ONLINE ESTIMATION OF THE GEOMETRIC MEDIAN IN HILBERT SPACES: NONASYMPTOTIC CONFIDENCE BALLS
成果类型:
Article
署名作者:
Cardot, Herve; Cenac, Peggy; Godichon-Baggioni, Antoine
署名单位:
Universite Bourgogne Europe
刊物名称:
ANNALS OF STATISTICS
ISSN/ISSBN:
0090-5364
DOI:
10.1214/16-AOS1460
发表日期:
2017
页码:
591-614
关键词:
stochastic-approximation
摘要:
Estimation procedures based on recursive algorithms are interesting and powerful techniques that are able to deal rapidly with very large samples of high dimensional data. The collected data may be contaminated by noise so that robust location indicators, such as the geometric median, may be preferred to the mean.
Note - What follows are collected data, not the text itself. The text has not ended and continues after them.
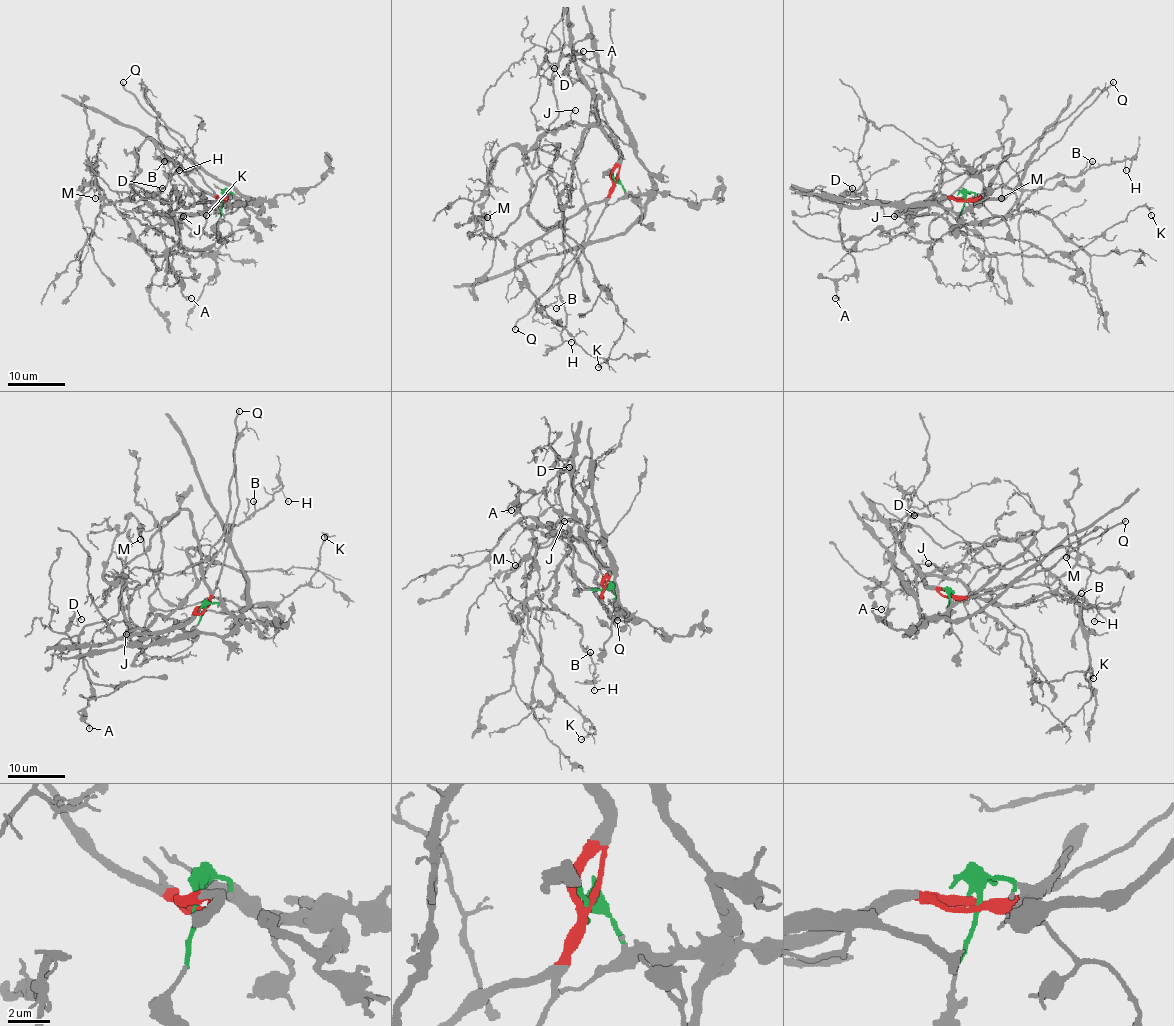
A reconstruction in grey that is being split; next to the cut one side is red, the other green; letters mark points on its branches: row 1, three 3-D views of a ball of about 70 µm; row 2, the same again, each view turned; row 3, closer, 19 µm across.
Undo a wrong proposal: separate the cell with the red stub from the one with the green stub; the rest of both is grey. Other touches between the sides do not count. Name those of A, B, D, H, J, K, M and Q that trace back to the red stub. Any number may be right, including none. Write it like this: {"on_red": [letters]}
{"on_red": ["A", "B", "D", "H", "J", "K", "M", "Q"]}

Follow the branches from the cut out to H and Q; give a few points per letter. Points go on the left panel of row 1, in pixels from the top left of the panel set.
H: (223, 199), (228, 199), (207, 212), (182, 215), (180, 224), (171, 222), (170, 161), (180, 171)
Q: (223, 199), (207, 185), (180, 144), (144, 109), (122, 82)

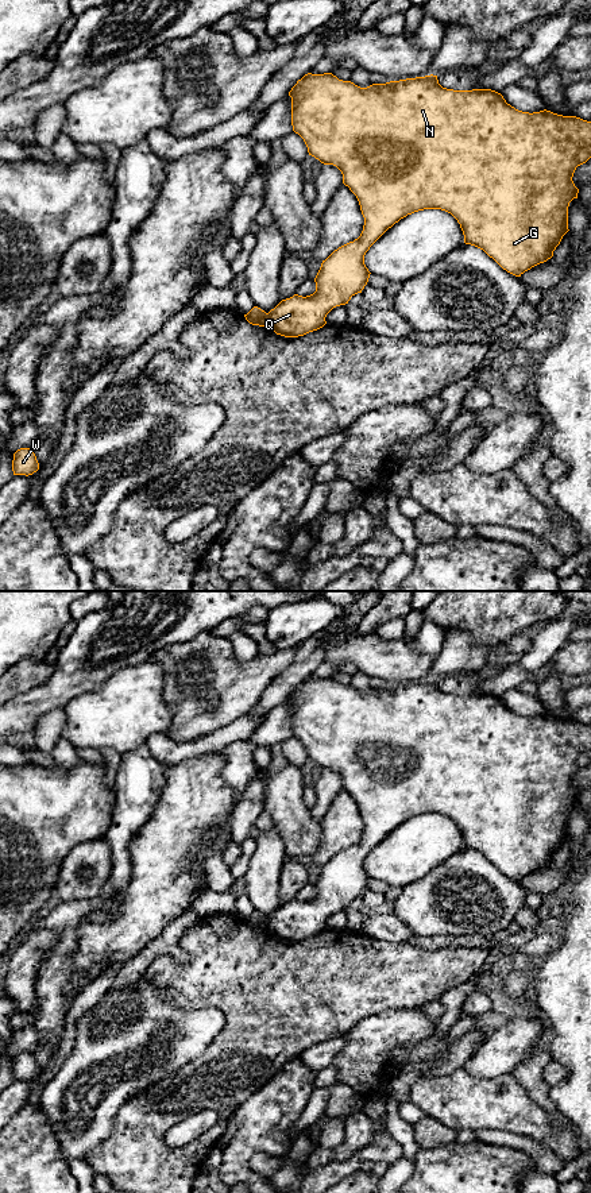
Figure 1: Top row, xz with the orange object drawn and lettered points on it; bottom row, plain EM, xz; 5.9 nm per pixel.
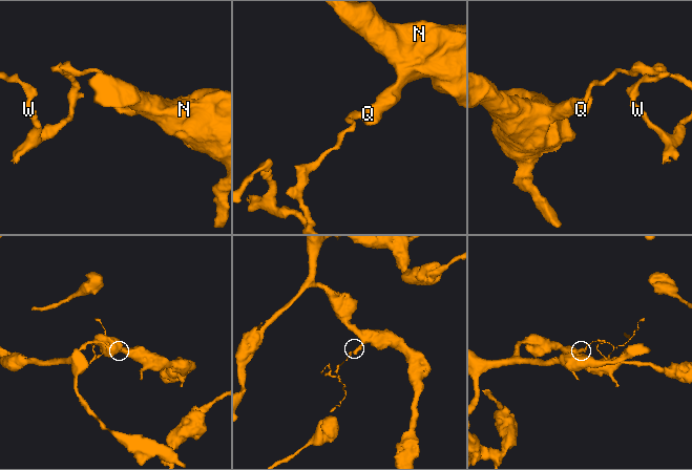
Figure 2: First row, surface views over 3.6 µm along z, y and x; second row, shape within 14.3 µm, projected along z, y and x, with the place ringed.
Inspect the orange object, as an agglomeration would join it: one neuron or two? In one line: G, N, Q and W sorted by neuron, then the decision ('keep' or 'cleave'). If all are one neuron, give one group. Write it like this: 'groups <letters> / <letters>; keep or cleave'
groups G N Q / W; cleave

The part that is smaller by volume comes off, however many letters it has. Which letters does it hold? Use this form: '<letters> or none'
W

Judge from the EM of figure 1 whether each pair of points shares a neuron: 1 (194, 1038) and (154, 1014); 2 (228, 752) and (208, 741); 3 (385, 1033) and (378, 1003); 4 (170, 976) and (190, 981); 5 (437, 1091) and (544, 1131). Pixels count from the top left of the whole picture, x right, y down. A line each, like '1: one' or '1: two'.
1: one
2: two
3: two
4: one
5: one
In this context, an estimator of the geometric median based on a fast and efficient averaged nonlinear stochastic gradient algorithm has been developed by [Bernoulli 19 (2013) 18-43]. This work aims at studying more precisely the nonasymptotic behavior of this nonlinear algorithm by giving nonasymptotic confidence balls in general separable Hilbert spaces. This new result is based on the derivation of improved L-2 rates of convergence as well as an exponential inequality for the nearly martingale terms of the recursive nonlinear Robbins-Monro algorithm.